Newspapers in Florida are asking realtors about the housing market. “Q: We’ve seen the real-estate market in Orlando and Florida cool from last year’s record pace. Is it going to continue to slow?”

“A: Continue to slow? I think what may happen, I don’t think you’ll see a reduction in [intangible] value; let’s put it that way. Value and price are different things. You probably won’t see a reduction in value, but maybe in prices, meaning you can pay less but it’s worth more. Value is how much that particular piece of property is worth to you.”

“Q: We’ve gone from a low existing-home sales inventory last year to a record level right now. Will sellers be forced to slash prices? A: They are [slashing prices]. But let’s look at the builders, and what is going on there. The builders are offering $5,000 to $50,000 in incentives, not off the price but in everything else. And when a buyer sees that, they go to the builder and they get X-amount for this and X-amount for that, the granite countertops and the other upgrades, and they take that in a heartbeat over an existing home.”

“One significant change that could impact the market is the number of homes for sale on the MLS for the Pensacola Bay Area. In February 2005, six months after Hurricane Ivan, there were 1,355 homes for sale in the MLS two-county area. In February of this year, that number had soared to 5,155.”

“Nan Harper, past president of the Association of Realtors, said the local slowdown in sales is more of a ‘blip’ in the market and not a ‘bust,’ she said. Moreover, the high number of homes on the MLS is due, in part, to overpriced waterfront homes not selling and the battles many homeowners are having with their insurance companies.”

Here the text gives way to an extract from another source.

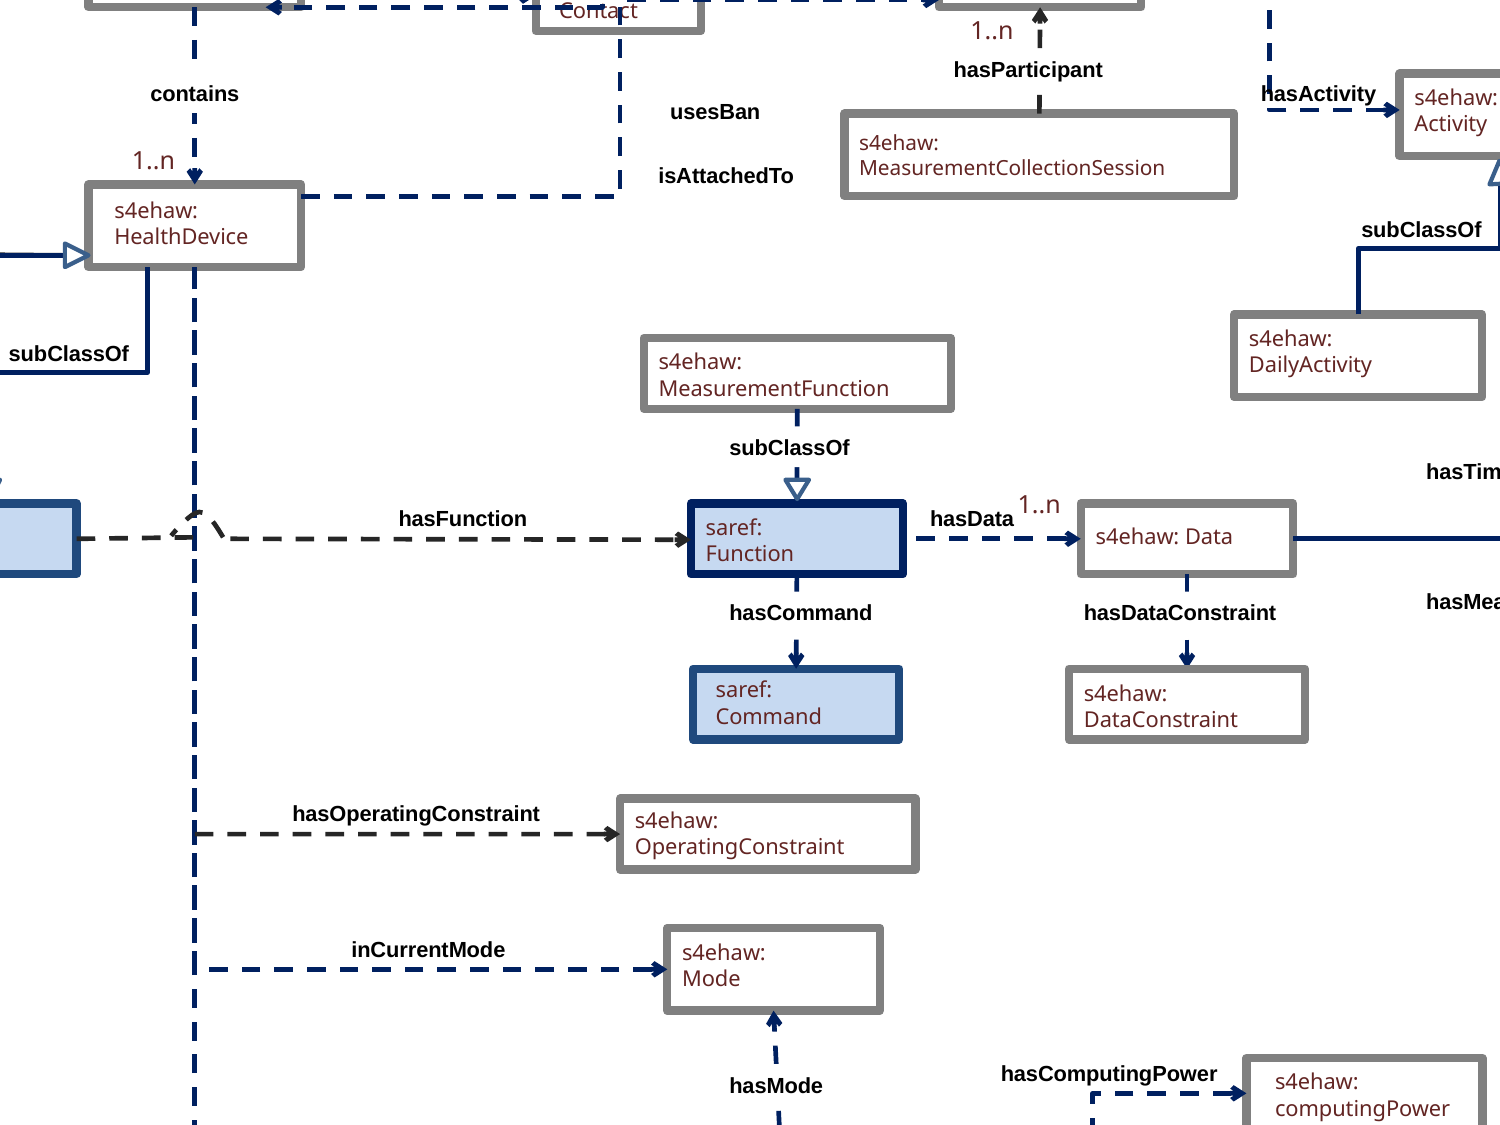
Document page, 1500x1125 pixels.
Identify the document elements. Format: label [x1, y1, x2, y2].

“One area of the local market that is experiencing a noticeable slowdown, said Smith, is the condominium market. ‘The higher end condo market may be a little overbuilt,’ he said.”

And a letter to the editor blames the media. “When one wields great power, as you do, it is imperative that they do it responsibly. This is a great public trust that I think that you are not living up to.”

“Reporting on the slump in the Florida home sales and prices and the damage caused by Hurricane Wilma can be informative or destructive. I believe that you are no longer reporting news but creating news by repeatedly hammering away at the negative aspects of living in South Florida. I think that what you are practicing now is irresponsible journalism and being part of the cause of the present real estate slump rather than part of the cure.”

“I’m sure that I speak for many Florida homeowners when I say thank you for doing such a wonderful job in adding to the slump in our housing market.”